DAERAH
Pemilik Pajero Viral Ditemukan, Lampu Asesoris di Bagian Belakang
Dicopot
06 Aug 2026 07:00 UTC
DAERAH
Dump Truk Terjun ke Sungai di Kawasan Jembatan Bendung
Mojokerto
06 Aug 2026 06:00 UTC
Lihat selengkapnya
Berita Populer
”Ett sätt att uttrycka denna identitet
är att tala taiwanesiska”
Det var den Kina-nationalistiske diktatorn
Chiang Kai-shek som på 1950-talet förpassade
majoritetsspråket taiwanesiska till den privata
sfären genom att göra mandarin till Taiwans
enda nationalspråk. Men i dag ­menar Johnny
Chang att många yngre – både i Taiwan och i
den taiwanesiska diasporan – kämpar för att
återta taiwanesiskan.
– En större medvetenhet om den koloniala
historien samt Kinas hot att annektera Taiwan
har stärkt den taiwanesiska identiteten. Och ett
------------------------------------------------------------------------
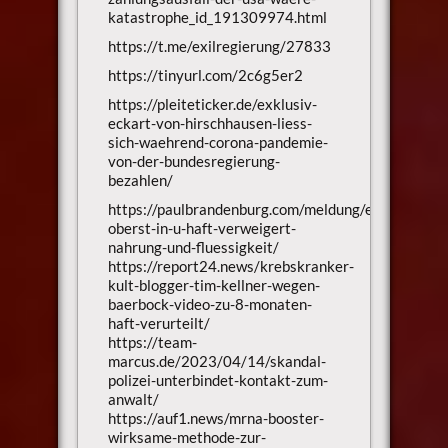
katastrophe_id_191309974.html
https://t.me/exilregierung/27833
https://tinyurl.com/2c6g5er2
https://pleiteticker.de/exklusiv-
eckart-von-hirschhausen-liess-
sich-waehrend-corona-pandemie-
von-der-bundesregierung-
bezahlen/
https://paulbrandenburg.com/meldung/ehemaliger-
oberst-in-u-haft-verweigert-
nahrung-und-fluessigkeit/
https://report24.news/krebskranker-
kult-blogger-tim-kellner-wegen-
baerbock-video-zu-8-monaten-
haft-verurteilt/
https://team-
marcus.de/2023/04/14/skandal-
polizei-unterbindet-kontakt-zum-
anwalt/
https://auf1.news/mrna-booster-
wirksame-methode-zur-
------------------------------------------------------------------------
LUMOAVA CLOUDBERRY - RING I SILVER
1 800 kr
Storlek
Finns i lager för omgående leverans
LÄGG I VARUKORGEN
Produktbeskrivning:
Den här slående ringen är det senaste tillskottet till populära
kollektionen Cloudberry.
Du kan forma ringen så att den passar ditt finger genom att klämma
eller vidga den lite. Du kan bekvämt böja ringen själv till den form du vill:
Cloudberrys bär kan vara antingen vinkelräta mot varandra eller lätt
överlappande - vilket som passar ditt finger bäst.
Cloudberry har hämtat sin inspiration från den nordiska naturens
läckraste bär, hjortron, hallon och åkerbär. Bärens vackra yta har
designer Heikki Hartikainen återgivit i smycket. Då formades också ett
------------------------------------------------------------------------
# TASK DESCRIPTION
The output should be exactly the lines above from the line containing "majoritetsspråket taiwanesiska till" to the line containing "om den koloniala", inclusive, with no other lines.

# OUTPUT OF THE TASK
majoritetsspråket taiwanesiska till den privata
sfären genom att göra mandarin till Taiwans
enda nationalspråk. Men i dag ­menar Johnny
Chang att många yngre – både i Taiwan och i
den taiwanesiska diasporan – kämpar för att
återta taiwanesiskan.
– En större medvetenhet om den koloniala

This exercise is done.